Endpoint: GET /ocr-jobs
Query Parameters:
| Parameter | Type | Default | Description |
|---|---|---|---|
page |
Number | 1 | Page number |
limit |
Number | 20 | Results per page |
sort |
String | createdAt:desc |
Sort field and direction |
Example:
curl "http://localhost:3000/ocr-jobs?page=1&limit=10&sort=createdAt:desc"
Response:
{
"data": [
{
"id": 123,
"name": "Weekly Groceries",
"status": "completed",
"createdAt": "2024-01-15T10:30:00Z"
}
],
"pagination": {
"total": 42,
"page": 1,
"limit": 10,
"pages": 5
}
}
Delete Job
Remove a job and its associated files.
Endpoint: DELETE /ocr-jobs/:id
Example:
curl -X DELETE http://localhost:3000/ocr-jobs/123
Response:
{
"success": true
}
File Operations
Get File
Retrieve a specific file from a job.
Endpoint: GET /ocr-jobs/:jobId/files/:fileId
Example:
curl http://localhost:3000/ocr-jobs/123/files/1
Response:
Binary file content (original uploaded file).
Delete File
Remove a specific file from a job.
Endpoint: DELETE /ocr-jobs/:jobId/files/:fileId
Example:
curl -X DELETE http://localhost:3000/ocr-jobs/123/files/1
Health Check
Check if the API is running and healthy.
Endpoint: GET /health
Response:
{
"status": "ok",
"timestamp": "2024-01-15T10:30:00Z"
}
Error Responses
API errors follow this format:
{
"statusCode": 400,
"message": "Bad Request",
"details": "Provider 'invalid' is not available"
}
Common Status Codes:
| Code | Meaning |
|---|---|
| 200 | Success |
| 400 | Bad request (invalid parameters) |
| 404 | Resource not found |
| 409 | Conflict (job already processing) |
| 500 | Server error |
Rate Limiting
Currently not implemented, but recommended for production deployments.
Webhooks
Currently not implemented. Poll /ocr-jobs/:id for job status updates.
Examples
Upload Multiple Files
curl -X POST http://localhost:3000/ocr-jobs/upload \
-F "file=@receipt1.jpg" \
-F "ocrProvider_0=mistral" \
-F "file=@receipt2.jpg" \
-F "ocrProvider_1=openai" \
-F "jobName=Batch OCR"
Monitor Job Status
#!/bin/bash
JOB_ID=$1
while true; do
STATUS=$(curl -s http://localhost:3000/ocr-jobs/$JOB_ID | jq -r '.status')

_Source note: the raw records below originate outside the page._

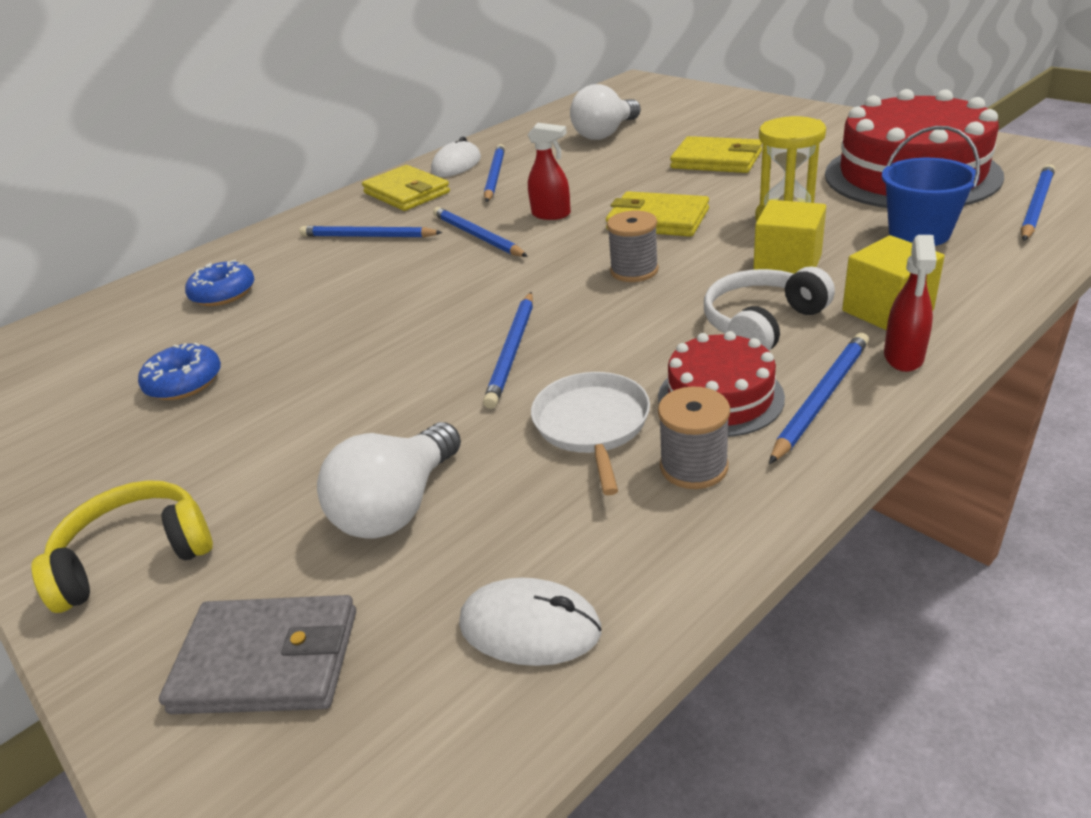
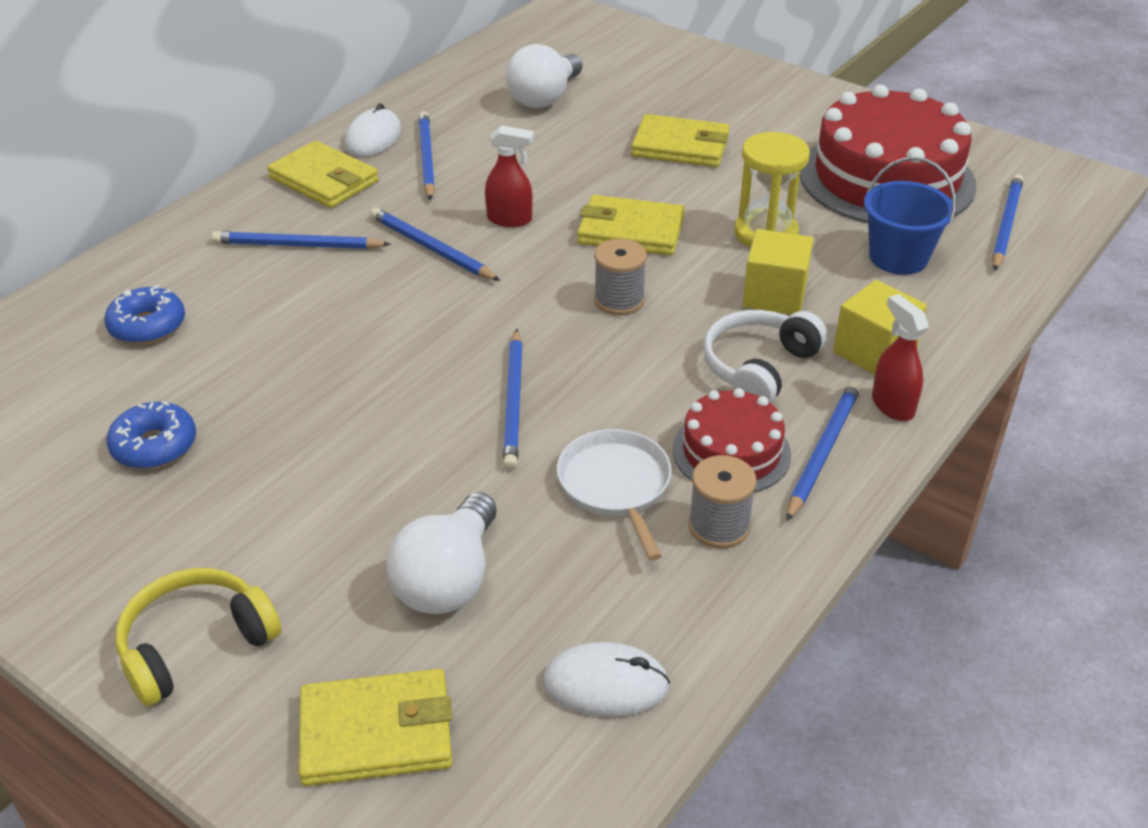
camera: 15 degrees left, 5 degrees up
grey wallet [159,595,356,714] -> yellow wallet [299,669,452,786]
red spray bottle [884,235,937,372] -> red spray bottle turned 150 degrees clockwise [872,294,929,421]

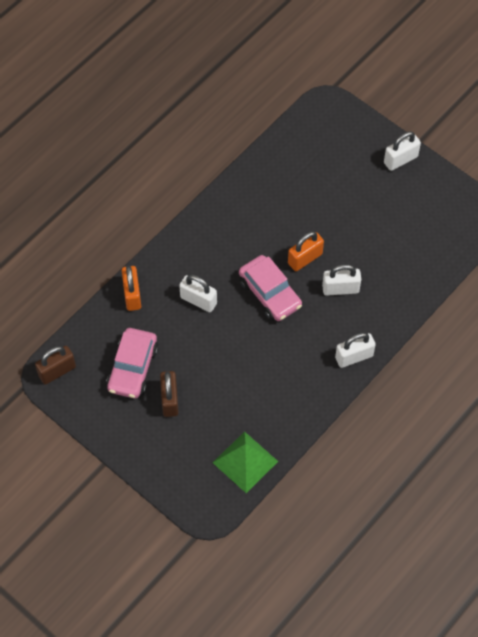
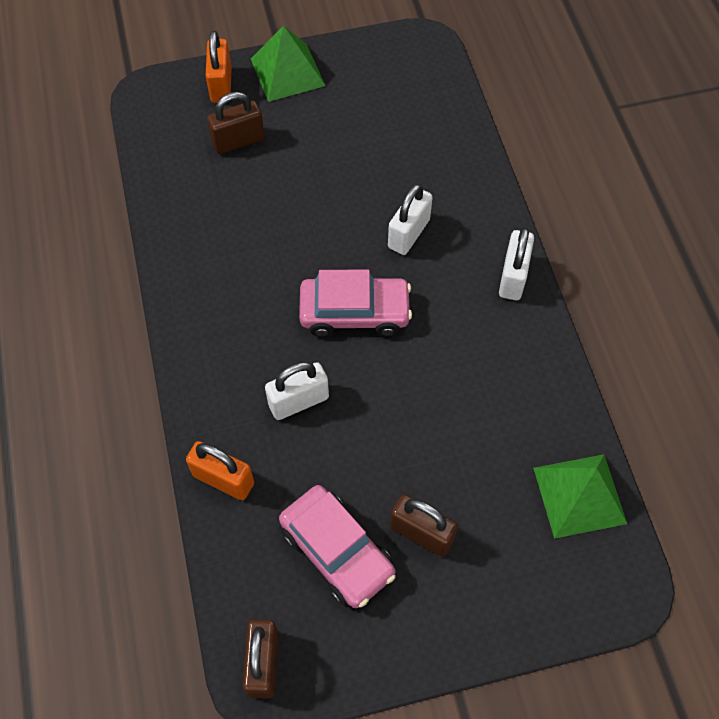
camera: 55 degrees left, 0 degrees up
orange padlock [288,231,324,271] -> orange padlock moved to [206,30,232,103]
white padlock [384,131,421,171] -> green pyramid [251,26,325,102]
none -> brown padlock [207,92,265,154]

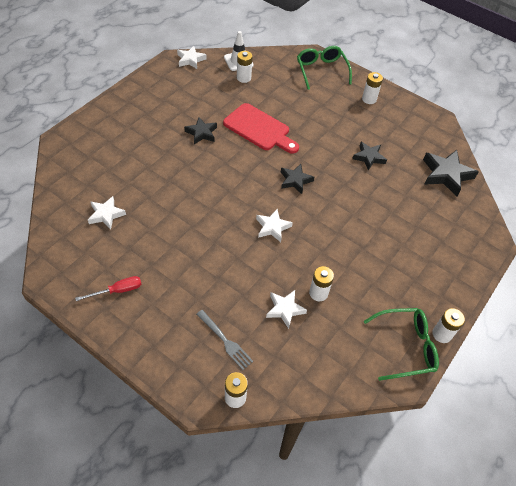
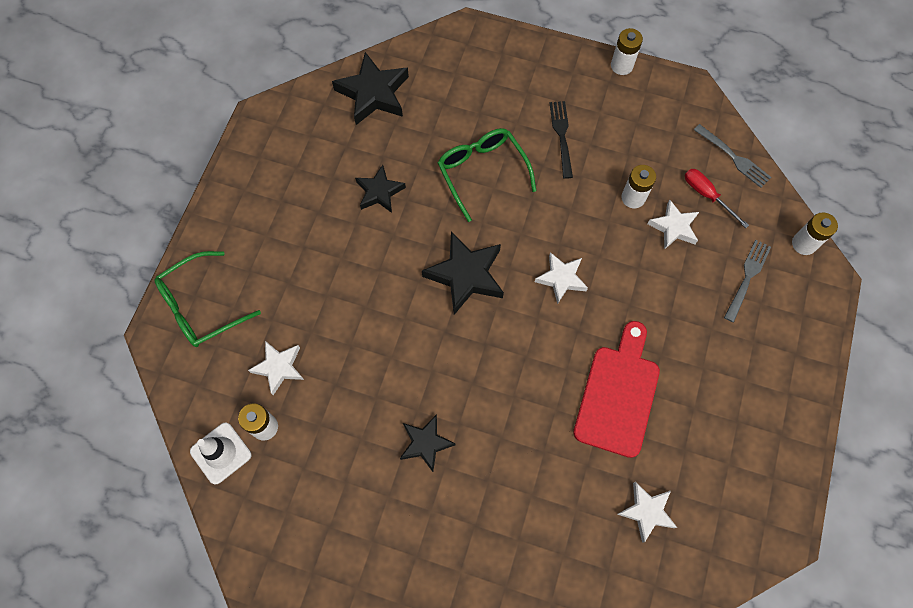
camera: 105 degrees left, 15 degrees up
red screwdriver [75,276,142,301] -> red screwdriver moved to [685,169,749,228]
white star [177,46,206,69] -> white star moved to [248,341,304,395]
red cutting board [223,103,299,154] -> red cutting board moved to [573,321,660,458]
black star [281,164,314,194] -> black star [422,231,504,315], size x1.60
white battery [362,72,383,104] -> none
green glasses [364,308,439,381] -> green glasses moved to [438,128,536,222]
none -> black fork [550,101,573,179]
none -> grey fork [694,124,771,188]

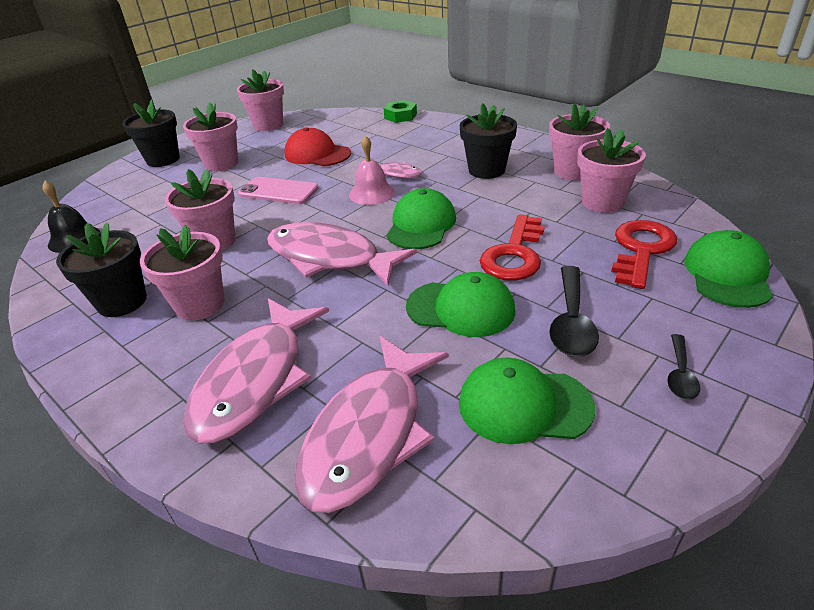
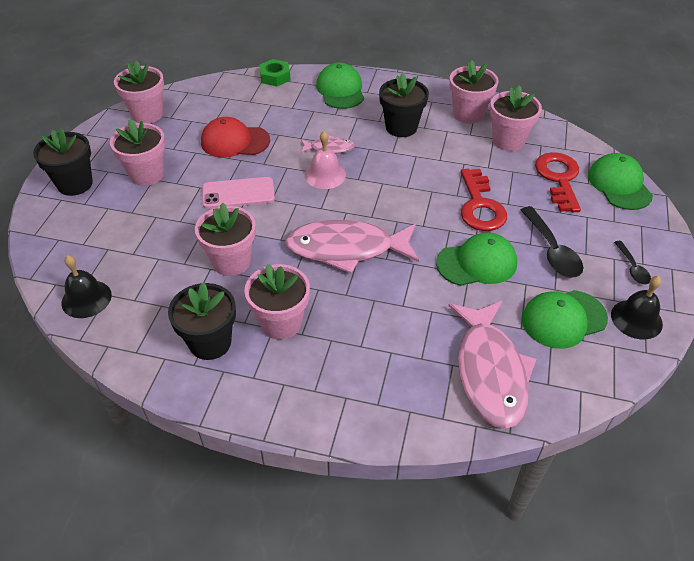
camera: 30 degrees left, 10 degrees up
pink fish [183,298,329,443] -> none
green cap [386,188,456,249] -> green cap moved to [316,63,364,109]
none -> black bell [611,276,663,339]

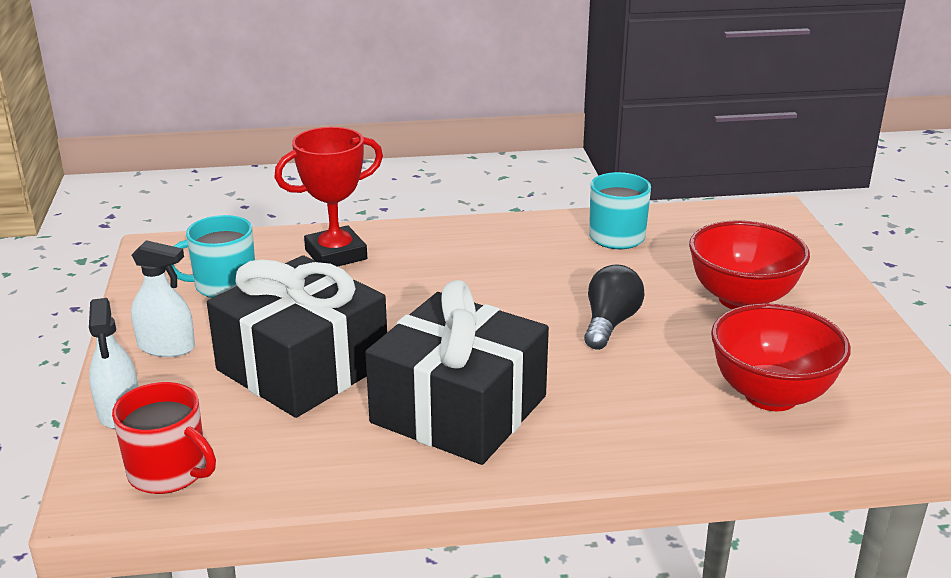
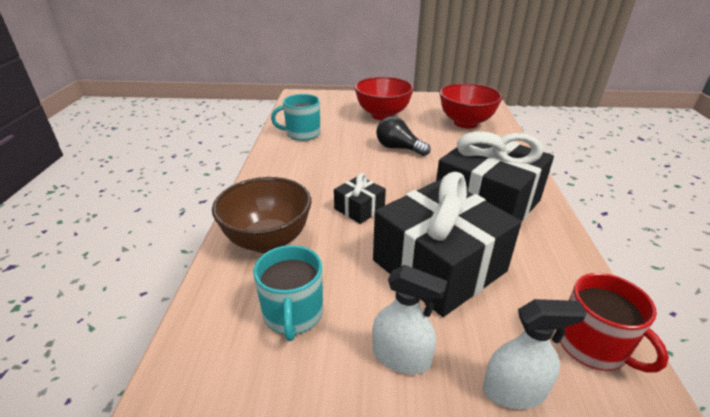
camera: 80 degrees left, 5 degrees up
red mug [112,382,216,494] -> red mug turned 105 degrees clockwise [560,273,669,373]
white spray bottle [131,240,195,357] -> white spray bottle turned 90 degrees clockwise [372,265,447,374]
red trophy [274,127,383,267] -> brown bowl [212,177,312,253]
none -> black gift [334,173,386,224]

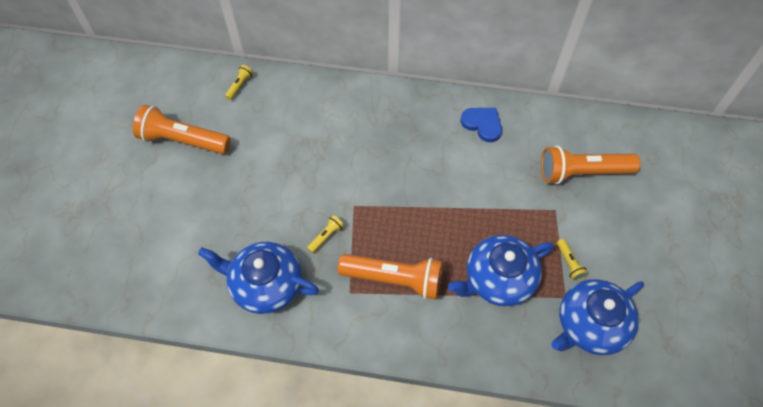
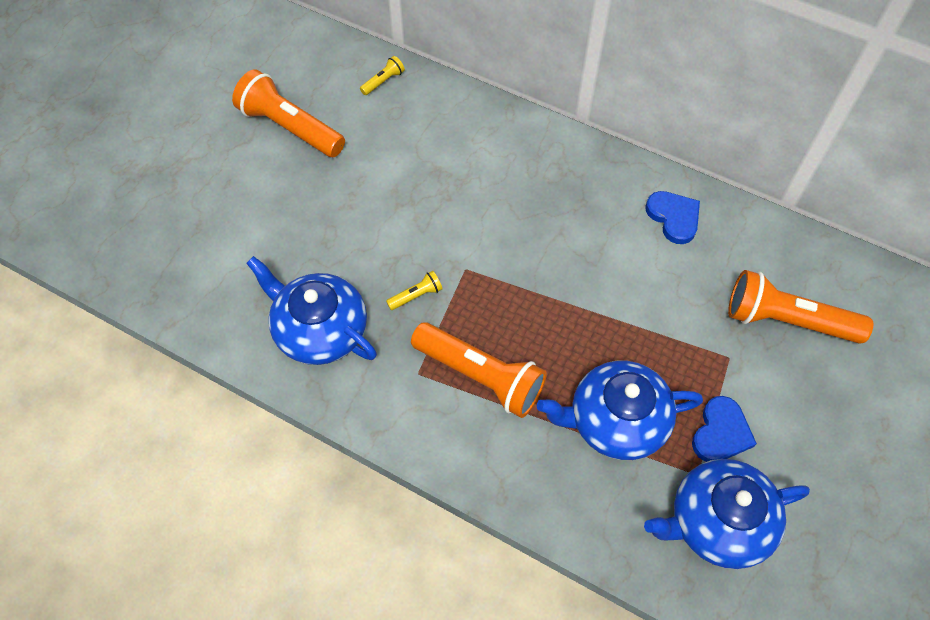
camera: 20 degrees right, 0 degrees up
yellow flashlight [557,239,588,281] -> blue heart [692,396,757,462]

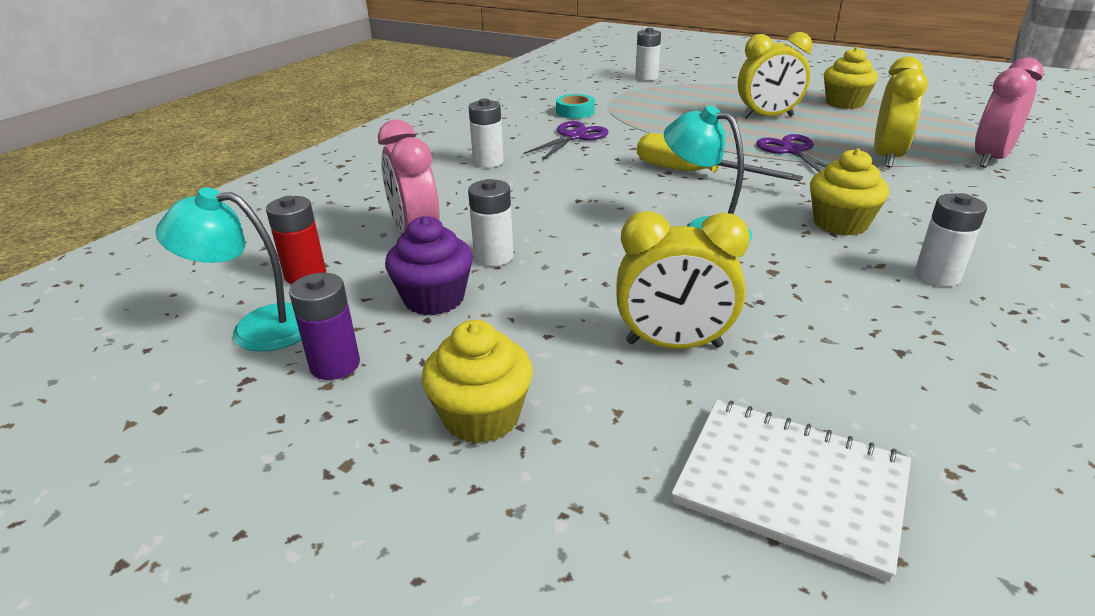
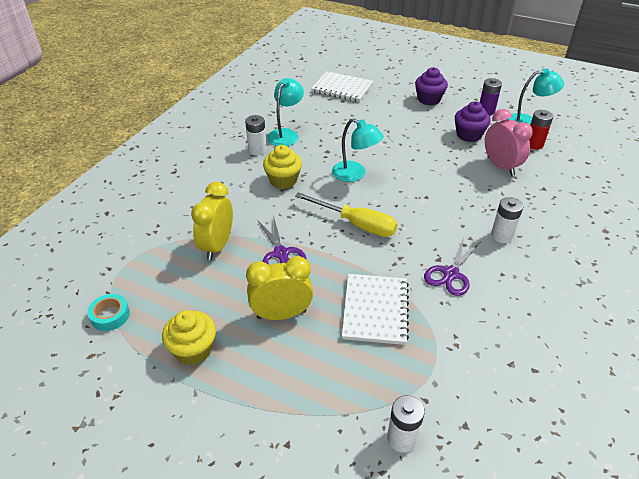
camera: 175 degrees right, 10 degrees up
yellow cupcake [422,320,533,444] -> purple cupcake [415,67,448,105]
white battery [468,179,514,266] -> none
turquoise tape [556,94,595,119] -> turquoise tape moved to [88,294,130,331]
yellow clock [616,211,750,349] -> none
pink clock [975,58,1044,168] -> none
none -> turquoise lamp [267,78,304,146]
none -> white notebook [342,274,409,345]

echo "Job status: $STATUS"
if [ "$STATUS" = "completed" ] || [ "$STATUS" = "failed" ]; then
break
fi
sleep 2
done
Extract Text from Completed Job
curl -s http://localhost:3000/ocr-jobs/123 | \
jq '.files[0].executions[0].ocrData | fromjson'
Best Practices
- Handle Retries: Implement exponential backoff when polling job status
- Validate Input: Check file format and size before uploading
- Use Appropriate Providers: Choose providers based on your accuracy and cost requirements
- Clean Up: Periodically delete old jobs to manage storage
- Monitor Costs: Track API usage if using cloud OCR providers
Integration Examples
JavaScript/Node.js
const FormData = require('form-data');
const fs = require('fs');
const axios = require('axios');
async function uploadReceipt(filePath, provider) {
const form = new FormData();
form.append('file', fs.createReadStream(filePath));
form.append('ocrProvider_0', provider);
form.append('jobName', 'Receipt');
const response = await axios.post(
'http://localhost:3000/ocr-jobs/upload',
form,
{ headers: form.getHeaders() }
);
return response.data.id;
}
async function waitForCompletion(jobId) {
while (true) {
const response = await axios.get(
`http://localhost:3000/ocr-jobs/${jobId}`
);
if (response.data.status === 'completed') {
return response.data;
}
await new Promise(resolve => setTimeout(resolve, 1000));
}
}
Python
import requests
import time
import json
def upload_receipt(file_path, provider):
with open(file_path, 'rb') as f:
files = {'file': f}
data = {'ocrProvider_0': provider}
response = requests.post(
'http://localhost:3000/ocr-jobs/upload',
files=files,
data=data
)
return response.json()['id']
def wait_for_completion(job_id):
while True:
response = requests.get(f'http://localhost:3000/ocr-jobs/{job_id}')
data = response.json()
if data['status'] == 'completed':
return data
time.sleep(1)
cURL
See examples above for basic cURL usage.